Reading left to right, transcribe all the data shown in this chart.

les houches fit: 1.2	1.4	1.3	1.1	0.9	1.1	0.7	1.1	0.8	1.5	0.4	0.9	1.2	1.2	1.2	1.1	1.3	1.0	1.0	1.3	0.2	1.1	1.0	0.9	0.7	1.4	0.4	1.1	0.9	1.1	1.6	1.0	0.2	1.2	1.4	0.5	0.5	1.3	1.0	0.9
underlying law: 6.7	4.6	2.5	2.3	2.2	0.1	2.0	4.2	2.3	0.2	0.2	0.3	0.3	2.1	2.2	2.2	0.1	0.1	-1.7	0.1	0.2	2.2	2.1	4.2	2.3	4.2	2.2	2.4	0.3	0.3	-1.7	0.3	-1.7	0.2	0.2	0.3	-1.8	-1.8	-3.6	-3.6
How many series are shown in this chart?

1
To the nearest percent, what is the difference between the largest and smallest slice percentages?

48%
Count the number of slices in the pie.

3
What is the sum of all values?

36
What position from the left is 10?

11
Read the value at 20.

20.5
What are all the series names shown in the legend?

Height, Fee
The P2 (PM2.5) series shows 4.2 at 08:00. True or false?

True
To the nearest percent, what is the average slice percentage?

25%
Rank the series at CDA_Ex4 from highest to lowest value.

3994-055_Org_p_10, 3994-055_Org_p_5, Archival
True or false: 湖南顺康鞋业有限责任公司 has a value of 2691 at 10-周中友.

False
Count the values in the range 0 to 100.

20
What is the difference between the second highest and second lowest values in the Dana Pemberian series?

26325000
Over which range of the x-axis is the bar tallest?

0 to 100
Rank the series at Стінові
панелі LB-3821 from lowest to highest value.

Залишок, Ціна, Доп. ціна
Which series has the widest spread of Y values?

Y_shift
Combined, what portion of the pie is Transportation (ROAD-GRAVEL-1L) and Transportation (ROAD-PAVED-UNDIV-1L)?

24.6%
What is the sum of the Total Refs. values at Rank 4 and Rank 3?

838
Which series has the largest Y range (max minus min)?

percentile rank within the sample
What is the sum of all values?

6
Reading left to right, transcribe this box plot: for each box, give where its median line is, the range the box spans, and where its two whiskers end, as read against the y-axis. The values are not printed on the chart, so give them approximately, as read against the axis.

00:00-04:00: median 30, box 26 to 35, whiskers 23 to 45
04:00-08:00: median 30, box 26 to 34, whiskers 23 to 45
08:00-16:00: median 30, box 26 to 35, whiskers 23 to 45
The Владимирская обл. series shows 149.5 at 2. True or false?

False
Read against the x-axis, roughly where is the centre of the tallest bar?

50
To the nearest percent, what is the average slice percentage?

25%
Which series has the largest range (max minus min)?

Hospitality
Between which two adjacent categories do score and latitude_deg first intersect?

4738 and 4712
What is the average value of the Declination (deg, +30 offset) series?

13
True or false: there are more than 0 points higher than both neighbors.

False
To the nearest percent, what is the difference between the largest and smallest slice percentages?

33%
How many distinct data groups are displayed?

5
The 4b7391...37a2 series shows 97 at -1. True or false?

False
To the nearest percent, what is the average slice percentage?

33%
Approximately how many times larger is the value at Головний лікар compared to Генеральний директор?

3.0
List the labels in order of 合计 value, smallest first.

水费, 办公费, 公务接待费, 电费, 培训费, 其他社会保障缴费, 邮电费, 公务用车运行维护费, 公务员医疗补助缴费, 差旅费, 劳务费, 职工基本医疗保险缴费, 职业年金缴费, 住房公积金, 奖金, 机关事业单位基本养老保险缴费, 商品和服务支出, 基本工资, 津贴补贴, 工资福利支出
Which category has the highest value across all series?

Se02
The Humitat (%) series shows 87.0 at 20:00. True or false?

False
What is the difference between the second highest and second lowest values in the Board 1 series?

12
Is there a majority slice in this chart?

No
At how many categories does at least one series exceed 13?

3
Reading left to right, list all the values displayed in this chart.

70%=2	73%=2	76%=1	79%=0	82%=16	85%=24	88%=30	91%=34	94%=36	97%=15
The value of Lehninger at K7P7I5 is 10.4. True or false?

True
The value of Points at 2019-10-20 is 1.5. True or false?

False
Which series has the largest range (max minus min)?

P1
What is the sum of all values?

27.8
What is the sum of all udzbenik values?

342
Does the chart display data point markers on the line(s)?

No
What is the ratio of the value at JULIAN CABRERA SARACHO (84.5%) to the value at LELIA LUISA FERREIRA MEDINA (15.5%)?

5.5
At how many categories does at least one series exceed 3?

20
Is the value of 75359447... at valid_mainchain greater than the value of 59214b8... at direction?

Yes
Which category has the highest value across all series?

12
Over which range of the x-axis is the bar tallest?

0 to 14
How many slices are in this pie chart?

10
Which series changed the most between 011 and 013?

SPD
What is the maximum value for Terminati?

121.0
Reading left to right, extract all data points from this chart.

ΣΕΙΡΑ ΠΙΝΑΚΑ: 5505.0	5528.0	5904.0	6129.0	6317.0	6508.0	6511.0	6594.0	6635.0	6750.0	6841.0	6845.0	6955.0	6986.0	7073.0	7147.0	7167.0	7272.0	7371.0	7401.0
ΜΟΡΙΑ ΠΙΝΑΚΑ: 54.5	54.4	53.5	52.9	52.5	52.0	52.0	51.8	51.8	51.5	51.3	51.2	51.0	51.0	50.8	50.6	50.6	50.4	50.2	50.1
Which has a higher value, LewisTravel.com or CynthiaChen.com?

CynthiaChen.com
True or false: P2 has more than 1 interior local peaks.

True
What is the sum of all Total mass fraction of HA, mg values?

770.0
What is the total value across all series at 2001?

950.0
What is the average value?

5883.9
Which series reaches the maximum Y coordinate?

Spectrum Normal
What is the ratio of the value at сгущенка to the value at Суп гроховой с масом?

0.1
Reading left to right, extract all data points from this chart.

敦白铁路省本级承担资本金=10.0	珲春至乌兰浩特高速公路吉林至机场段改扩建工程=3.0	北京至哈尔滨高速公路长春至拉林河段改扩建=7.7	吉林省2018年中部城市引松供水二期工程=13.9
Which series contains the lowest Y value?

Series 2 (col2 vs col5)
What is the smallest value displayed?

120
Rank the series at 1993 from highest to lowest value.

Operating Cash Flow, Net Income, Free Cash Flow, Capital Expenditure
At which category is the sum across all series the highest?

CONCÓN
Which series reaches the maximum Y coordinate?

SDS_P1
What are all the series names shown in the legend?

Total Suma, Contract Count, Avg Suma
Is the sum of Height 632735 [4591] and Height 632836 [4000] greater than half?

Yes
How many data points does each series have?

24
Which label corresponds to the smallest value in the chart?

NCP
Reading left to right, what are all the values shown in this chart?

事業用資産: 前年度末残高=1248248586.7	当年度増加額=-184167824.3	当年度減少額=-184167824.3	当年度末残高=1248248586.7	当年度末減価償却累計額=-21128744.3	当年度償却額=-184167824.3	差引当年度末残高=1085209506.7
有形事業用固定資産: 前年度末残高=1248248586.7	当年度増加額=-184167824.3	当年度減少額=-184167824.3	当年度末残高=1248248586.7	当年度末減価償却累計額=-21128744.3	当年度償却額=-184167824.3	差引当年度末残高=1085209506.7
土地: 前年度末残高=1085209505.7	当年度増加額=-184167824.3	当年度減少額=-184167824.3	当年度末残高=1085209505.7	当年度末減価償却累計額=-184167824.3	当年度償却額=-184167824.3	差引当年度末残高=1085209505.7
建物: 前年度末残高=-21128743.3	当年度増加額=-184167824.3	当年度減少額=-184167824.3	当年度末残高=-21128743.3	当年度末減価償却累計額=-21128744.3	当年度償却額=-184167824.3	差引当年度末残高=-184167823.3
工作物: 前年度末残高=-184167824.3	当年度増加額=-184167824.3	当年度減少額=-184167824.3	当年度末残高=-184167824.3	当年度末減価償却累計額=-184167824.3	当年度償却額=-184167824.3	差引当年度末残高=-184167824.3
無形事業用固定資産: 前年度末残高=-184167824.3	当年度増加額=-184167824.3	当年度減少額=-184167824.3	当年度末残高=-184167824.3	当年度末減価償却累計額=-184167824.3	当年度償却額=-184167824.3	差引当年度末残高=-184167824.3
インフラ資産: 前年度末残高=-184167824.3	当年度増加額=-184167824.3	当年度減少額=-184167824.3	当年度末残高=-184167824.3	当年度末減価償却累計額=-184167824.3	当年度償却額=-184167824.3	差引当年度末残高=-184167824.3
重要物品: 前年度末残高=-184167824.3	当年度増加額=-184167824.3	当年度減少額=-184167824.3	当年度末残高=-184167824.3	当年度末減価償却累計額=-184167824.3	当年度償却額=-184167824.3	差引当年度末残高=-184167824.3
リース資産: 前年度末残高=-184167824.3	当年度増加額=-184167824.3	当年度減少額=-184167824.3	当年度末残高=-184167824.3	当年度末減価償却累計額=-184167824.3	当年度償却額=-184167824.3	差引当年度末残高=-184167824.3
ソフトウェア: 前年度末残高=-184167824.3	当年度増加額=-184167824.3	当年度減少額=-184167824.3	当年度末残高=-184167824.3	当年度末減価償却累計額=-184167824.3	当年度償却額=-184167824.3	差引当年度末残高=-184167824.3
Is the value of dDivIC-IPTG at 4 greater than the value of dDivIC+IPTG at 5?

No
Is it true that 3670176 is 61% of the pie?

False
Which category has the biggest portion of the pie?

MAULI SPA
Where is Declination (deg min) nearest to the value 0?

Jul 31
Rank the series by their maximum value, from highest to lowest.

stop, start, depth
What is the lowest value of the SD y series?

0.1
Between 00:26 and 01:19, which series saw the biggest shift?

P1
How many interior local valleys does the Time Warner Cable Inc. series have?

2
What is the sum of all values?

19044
################
**Prompt:** Quote the entries word for word, starting at the line containing "3994-055_Org_p_10, 3994-055_Org_p_5, Archival" and ending with the line containing "Which series has the widest", including both of those lines.

**Result for this exercise:**
3994-055_Org_p_10, 3994-055_Org_p_5, Archival
True or false: 湖南顺康鞋业有限责任公司 has a value of 2691 at 10-周中友.

False
Count the values in the range 0 to 100.

20
What is the difference between the second highest and second lowest values in the Dana Pemberian series?

26325000
Over which range of the x-axis is the bar tallest?

0 to 100
Rank the series at Стінові
панелі LB-3821 from lowest to highest value.

Залишок, Ціна, Доп. ціна
Which series has the widest spread of Y values?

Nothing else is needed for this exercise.